I will repeat the argument here:
Viewing $SX$ as the union of two cones $CX_N$ and $CX_S$ with their bases identified, consider the pair $(SX, CX_N)$. By the long exact sequence of reduced homology groups, we have the long exact sequence
$\cdots \rightarrow \tilde{H}_n(CX_N) \rightarrow \tilde{H}_n(SX) \rightarrow \tilde{H}_n(SX,CX_N) \rightarrow \tilde{H}_{n-1}(CX_N) \rightarrow \cdots \rightarrow \tilde{H}_0(CX_N) \rightarrow \tilde{H}_0(SX) \rightarrow \tilde{H}_0(SX,CX_N) \rightarrow 0$
But, $CX_N$ is contractible, so all of its reduced homology groups are trivial, giving $\tilde{H}_n(SX, CX_N) \cong \tilde{H}_n(SX)$ for all $n$. Furthermore, by the Excision Theorem, we have $\tilde{H}_n(SX – N, CX_N – N) \cong \tilde{H}_n(SX, CX_N)$ for all $n$. Since $X \simeq CX_N – N$, we get $\tilde{H}_n(X) \cong \tilde{H}_n(CX_N – N)$ for all $n$. Lastly, by the long exact sequence of reduced homology groups for the pair $(SX-N,CX_N – N)$ and the fact that $SX-N$ is contractible, we have $\tilde{H}_n(SX-N, CX_N-N) \cong \tilde{H}_{n-1}(CX_N-N)$ for all $n \geq 1$. Putting together all of our isomorphisms, the desired result follows.
Presumably, $N$ denotes the north tip point of the cone $CX_N$ in $SX$.
My questions:
- Why is $SX – N$ contractible? Similarly, why is $X \simeq CX_N – N$?
- To apply the Excision Theorem, we would need to know that the closure of $N$ is contained in the interior of $CX_N$. Why is this?
Thanks!
Best Answer
We have
$SX = X \times I/\sim$, where $\sim$ identifies $X \times \{0\}$ to a point $S$ and $X \times \{1\}$ to a point $N$
$CX_N = X \times [\frac 1 2 ,1]/ X \times \{1\} \subset SX$
$CX_S= X \times [0,\frac 1 2]/ X \times \{0\} \subset SX$
Thus
$SX \setminus N \approx X \times [0,1)/X \times \{0\}$ which is contractible to $S$.
$CX_N \setminus N = X \times [\frac 1 2,1) \simeq X$.
$\{N\}$ is closed and $\operatorname{int} CX_N = CX_N \setminus X' = X \times (\frac 1 2 ,1]/ X \times \{1\}$, where $X' = CX_N \cap CX_S = X \times \{\frac 1 2\}$ is the common base of both cones.

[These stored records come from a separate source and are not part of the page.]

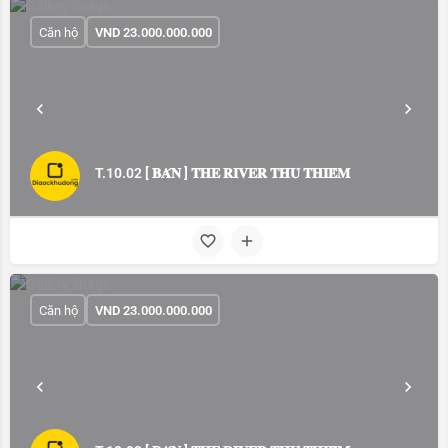
Căn hộ
VND
23.000.000.000
T.10.02 [ 𝐁𝐀́𝐍 ] 𝐓𝐇𝐄 𝐑𝐈𝐕𝐄𝐑 𝐓𝐇𝐔̉ 𝐓𝐇𝐈𝐄̂𝐌
Căn hộ
VND
23.000.000.000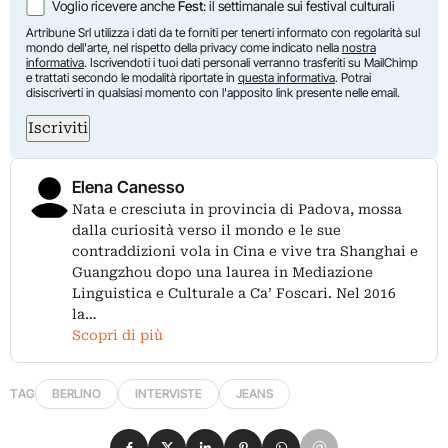
Voglio ricevere anche
Fest
: il settimanale sui festival culturali
Artribune Srl utilizza i dati da te forniti per tenerti informato con regolarità sul
mondo dell'arte, nel rispetto della privacy come indicato nella
nostra
informativa
. Iscrivendoti i tuoi dati personali verranno trasferiti su MailChimp
e trattati secondo le modalità riportate in
questa informativa
. Potrai
disiscriverti in qualsiasi momento con l'apposito link presente nelle email.
Iscriviti
Elena Canesso
Nata e cresciuta in provincia di Padova, mossa
dalla curiosità verso il mondo e le sue
contraddizioni vola in Cina e vive tra Shanghai e
Guangzhou dopo una laurea in Mediazione
Linguistica e Culturale a Ca’ Foscari. Nel 2016
la…
Scopri di più
TAG
BERLINO
INTERVISTE
JEANS
Condividi su Facebook
Condividi su X
Condividi su LinkedIn
Condividi su Pinterest
Condividi su WhatsApp
Condividi su Email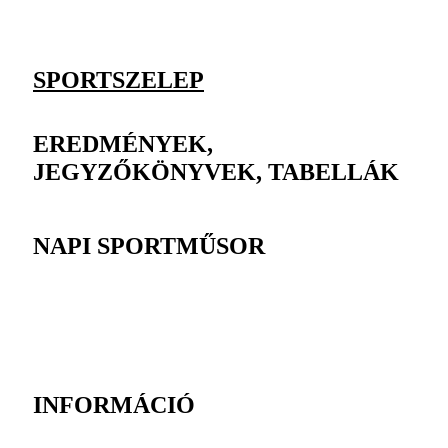
SPORTSZELEP
EREDMÉNYEK,
JEGYZŐKÖNYVEK, TABELLÁK
NAPI SPORTMŰSOR
INFORMÁCIÓ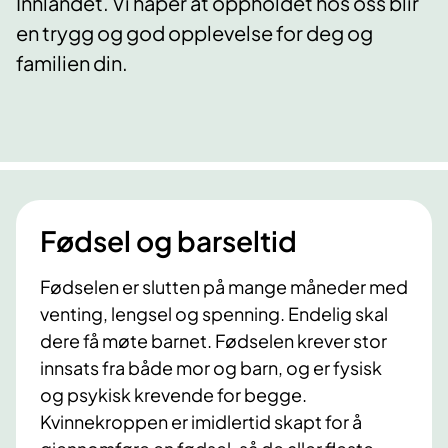
Innlandet. Vi håper at oppholdet hos oss blir
en trygg og god opplevelse for deg og
familien din.
Fødsel og barseltid
Fødselen er slutten på mange måneder med
venting, lengsel og spenning. Endelig skal
dere få møte barnet. Fødselen krever stor
innsats fra både mor og barn, og er fysisk
og psykisk krevende for begge.
Kvinnekroppen er imidlertid skapt for å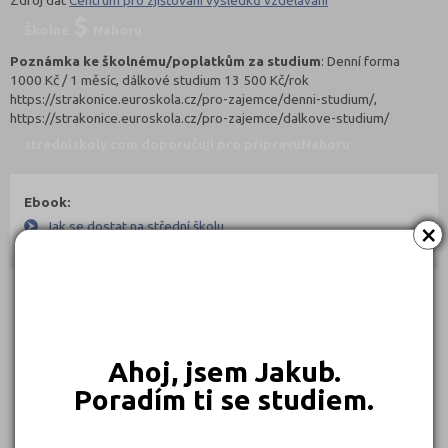
Školné
Nahoru
Poznámka ke školnému/poplatkům za studium
: Denní forma
1000 Kč / 1 měsíc, dálkové studium 13 500 Kč/rok
https://strakonice.euroskola.cz/pro-zajemce/denni-studium/,
https://strakonice.euroskola.cz/pro-zajemce/dalkove-studium/
stredniskoly.com doporučují pro přípravu
Nahoru
Ebook:
×
Jak se dostat na střední školu
Učebnice:
Ahoj, jsem Jakub.
Poradím ti se studiem.
250 Kč
239 Kč
239 Kč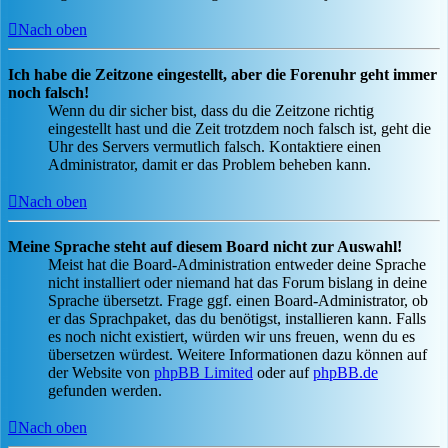
Nach oben
Ich habe die Zeitzone eingestellt, aber die Forenuhr geht immer
noch falsch!
Wenn du dir sicher bist, dass du die Zeitzone richtig
eingestellt hast und die Zeit trotzdem noch falsch ist, geht die
Uhr des Servers vermutlich falsch. Kontaktiere einen
Administrator, damit er das Problem beheben kann.
Nach oben
Meine Sprache steht auf diesem Board nicht zur Auswahl!
Meist hat die Board-Administration entweder deine Sprache
nicht installiert oder niemand hat das Forum bislang in deine
Sprache übersetzt. Frage ggf. einen Board-Administrator, ob
er das Sprachpaket, das du benötigst, installieren kann. Falls
es noch nicht existiert, würden wir uns freuen, wenn du es
übersetzen würdest. Weitere Informationen dazu können auf
der Website von
phpBB Limited
oder auf
phpBB.de
gefunden werden.
Nach oben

To see this note that $ X \times (\frac 1 2 ,1]/ X \times \{1\}$ is open in $SX$ because its preimage under the quotient map $p : X \times I \to SX$ is $X \times (\frac 1 2 ,1]$ which is sopen in $X \times I$. Thus $X \times (\frac 1 2 ,1]/ X \times \{1\} \subset \operatorname{int} CX_N$. The points in $X'$ are no interior points of $CX_N$, thus $X \times (\frac 1 2 ,1]/ X \times \{1\} = \operatorname{int} CX_N$.